When URL parsers disagree (CVE-2023-38633) (www.canva.dev)
from snaggen@programming.dev to rust@programming.dev on 08 Sep 2023 05:09
https://programming.dev/post/2715636

#rust

threaded - newest

chrysn@chaos.social on 08 Sep 2023 07:49 collapse

@snaggen I think the better lesson than "don't mix URI parses" here is "don't LBYL, rely on EAFP". Many "Look before you leap" (LBYL) schemes are subject to variations of time-of-check/time-of-use errors. It's preferable to not sanitize input, but tell the processor what the policy on processing is; when it comes to a violation, it's easier to ask forgiving (i.e. report the error) than permission (EAFP).

BB_C@programming.dev on 08 Sep 2023 09:34 collapse

No. It’s “don’t mix URI parses”.

Or if you want to be more specific, it’s “make sure security-sensitive paths are maximally specified, safely constructed, and maximally typed all the way”.

A combination of file:// URLs being under-specified, and a C library (and not any C library, but glib, a special level of shit) predictably offering crap interface and contract guarantees (and hidden bugs to boot, yay).

This reaching attempt for some shallow generic common wisdom explanation actually reminds me of my first ever Lemmy discussion, where URLs were also incidentally involved.

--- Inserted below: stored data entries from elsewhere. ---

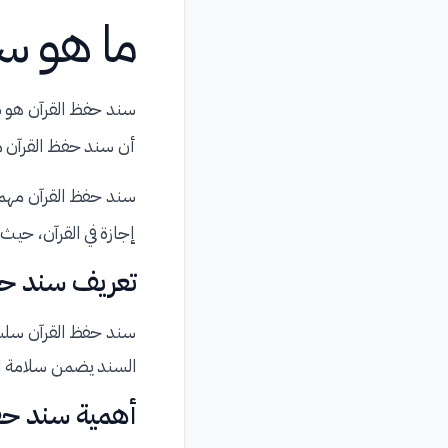
ما هو س
سند حفظ القرآن هو ش
أن سند حفظ القرآن مر
سند حفظ القرآن مهم ج
إجازة في القرآن، حي
تعريف سند حف
سند حفظ القرآن سلسلة
السند يضمن سلامة ال
أهمية سند حفظ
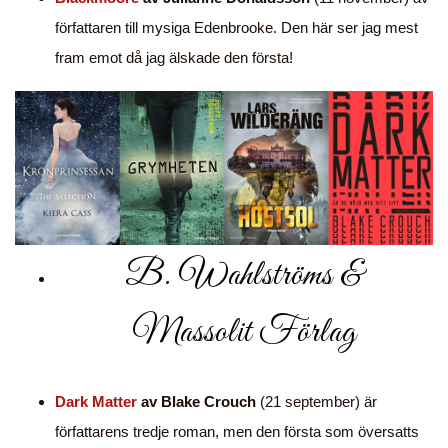
författaren till mysiga Edenbrooke. Den här ser jag mest
fram emot då jag älskade den första!
B. Wahlströms &
Massolit Förlag
Dark Matter
av Blake Crouch
(21 september) är
författarens tredje roman, men den första som översatts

chrysn@chaos.social on 08 Sep 2023 09:45 collapse

The very same type of mistakes happens in file systems even without URIs being involved. Directory traversal checks look simple but sooner or later need hard-to-understand symlink following rules. Enforcing processor policy has terrible portability there (it even only became practical on Linux with landlock), but nonetheless I think it's preferable.
Not mixing URI parsers is a good advice for when processor policies are unavailable – but let's try to make them available more often.